How to respond: The government already administers the current Medicare system much more efficiently than the private insurance system is administered. The government would not be providing the actual health care, they would just be managing the payments for the health care, something they already do with the current Medicare system.
Some additional points to consider about Medicare for All:
- Medicaid could be eliminated. There would be no need for it. Any incentives people might currently have to stay on Medicaid, such as not making additional money, could also be eliminated. Also, the taxes that currently pay for Medicaid could be eliminated.
- It would free up administrative costs for health care providers who currently devote enormous amounts of time and money to navigate the system of reimbursement from multiple private insurance companies.
- It would free up the ability for doctors to prescribe treatments without having to first find out if a private insurance company will reimburse for that particular treatment.
- It would virtually eliminate personal bankruptcies from medical bills, which act as a kind of free-rider on the current system. If someone declares bankruptcy because they can’t pay their medical bills, that often means the bills go unpaid. Everyone else ends up paying for those unpaid bills. In addition, bankruptcy filings incur litigation costs that could virtually be eliminated from the move to single-payer healthcare.
- It would encourage entrepreneurship. Individuals will not be discouraged from becoming an entrepreneur due to worries about losing their employer based health care plan. In addition, small businesses would not have to worry about the burdensome expense of covering a small business health care plan for their employees.
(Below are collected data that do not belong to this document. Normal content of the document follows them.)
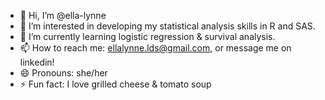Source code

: - 👋 Hi, I’m @ella-lynne
- 👀 I’m interested in developing my statistical analysis skills in R and SAS. 
- 🌱 I’m currently learning logistic regression & survival analysis. 
- 📫 How to reach me: ellalynne.lds@gmail.com, or message me on linkedin! 
- 😄 Pronouns: she/her
- ⚡ Fun fact: I love grilled cheese & tomato soup 

<!---
ella-lynne/ella-lynne is a ✨ special ✨ repository because its `README.md` (this file) appears on your GitHub profile.
You can click the Preview link to take a look at your changes.
--->
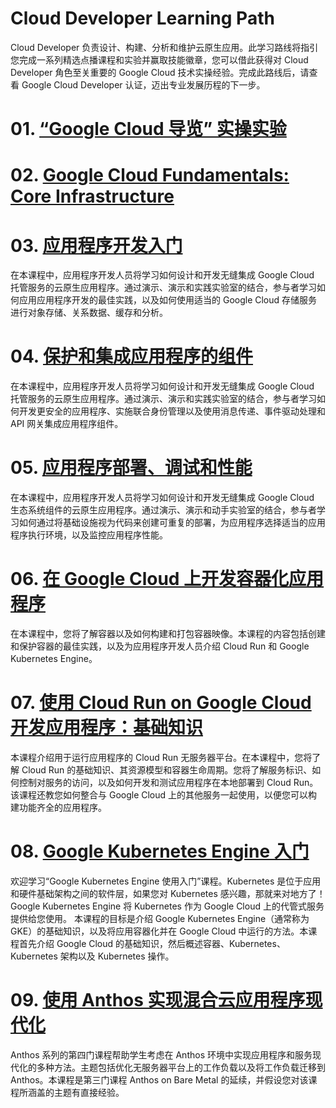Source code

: # Cloud Developer Learning Path
Cloud Developer 负责设计、构建、分析和维护云原生应用。此学习路线将指引您完成一系列精选点播课程和实验并赢取技能徽章，您可以借此获得对 Cloud Developer 角色至关重要的 Google Cloud 技术实操经验。完成此路线后，请查看 Google Cloud Developer 认证，迈出专业发展历程的下一步。

# 01. [“Google Cloud 导览” 实操实验](../labs/GSP282.md)

# 02. [Google Cloud Fundamentals: Core Infrastructure](../CloudEngineerLearningPath/GoogleCloudFundamentals_CoreInfrastructure.md)

# 03. [应用程序开发入门](./GettingStarted_ApplicationDevelopment.md)
在本课程中，应用程序开发人员将学习如何设计和开发无缝集成 Google Cloud 托管服务的云原生应用程序。通过演示、演示和实践实验室的结合，参与者学习如何应用应用程序开发的最佳实践，以及如何使用适当的 Google Cloud 存储服务进行对象存储、关系数据、缓存和分析。

# 04. [保护和集成应用程序的组件](./SecuringIntegratingComponents.md)
在本课程中，应用程序开发人员将学习如何设计和开发无缝集成 Google Cloud 托管服务的云原生应用程序。通过演示、演示和实践实验室的结合，参与者学习如何开发更安全的应用程序、实施联合身份管理以及使用消息传递、事件驱动处理和 API 网关集成应用程序组件。

# 05. [应用程序部署、调试和性能](./AppDeploymentDebuggingPerformance.md)
在本课程中，应用程序开发人员将学习如何设计和开发无缝集成 Google Cloud 生态系统组件的云原生应用程序。通过演示、演示和动手实验室的结合，参与者学习如何通过将基础设施视为代码来创建可重复的部署，为应用程序选择适当的应用程序执行环境，以及监控应用程序性能。

# 06. [在 Google Cloud 上开发容器化应用程序](./DevelopingContainerizedApplications.md)
在本课程中，您将了解容器以及如何构建和打包容器映像。本课程的内容包括创建和保护容器的最佳实践，以及为应用程序开发人员介绍 Cloud Run 和 Google Kubernetes Engine。

# 07. [使用 Cloud Run on Google Cloud 开发应用程序：基础知识](./DevelopAppwithCloudRun.md)
本课程介绍用于运行应用程序的 Cloud Run 无服务器平台。在本课程中，您将了解 Cloud Run 的基础知识、其资源模型和容器生命周期。您将了解服务标识、如何控制对服务的访问，以及如何开发和测试应用程序在本地部署到 Cloud Run。该课程还教您如何整合与 Google Cloud 上的其他服务一起使用，以便您可以构建功能齐全的应用程序。

# 08. [Google Kubernetes Engine 入门](../CloudEngineerLearningPath/GettingStartedWithGKE.md)
欢迎学习“Google Kubernetes Engine 使用入门”课程。Kubernetes 是位于应用和硬件基础架构之间的软件层，如果您对 Kubernetes 感兴趣，那就来对地方了！Google Kubernetes Engine 将 Kubernetes 作为 Google Cloud 上的代管式服务提供给您使用。 本课程的目标是介绍 Google Kubernetes Engine（通常称为 GKE）的基础知识，以及将应用容器化并在 Google Cloud 中运行的方法。本课程首先介绍 Google Cloud 的基础知识，然后概述容器、Kubernetes、Kubernetes 架构以及 Kubernetes 操作。

# 09. [使用 Anthos 实现混合云应用程序现代化](./HybridCloudModernizingAppwithAnthos.md)
Anthos 系列的第四门课程帮助学生考虑在 Anthos 环境中实现应用程序和服务现代化的多种方法。主题包括优化无服务器平台上的工作负载以及将工作负载迁移到 Anthos。本课程是第三门课程 Anthos on Bare Metal 的延续，并假设您对该课程所涵盖的主题有直接经验。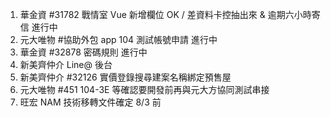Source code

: 1. 華金資 #31782 戰情室 Vue 新增欄位 OK / 差資料卡控抽出來 & 逾期六小時寄信 進行中
2. 元大唯物 #協助外包 app 104 測試帳號申請 進行中
3. 華金資 #32878 密碼規則 進行中
4. 新美齊仲介 Line@ 後台
5. 新美齊仲介 #32126 實價登錄搜尋建案名稱綁定預售屋
6. 元大唯物 #451 104-3E 等確認要開發前再與元大方協同測試串接
7. 旺宏 NAM 技術移轉文件確定 8/3 前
- It would level the playing field for large American companies, who currently have a large health insurance expense, so that they can better compete with international companies, who do not have a large health insurance expense.
- It would improve the amount of preventative care, which in the long run saves money and leads to better health outcomes, as patients would no longer be deterred from seeking preventative care due to deductible or co-pay costs.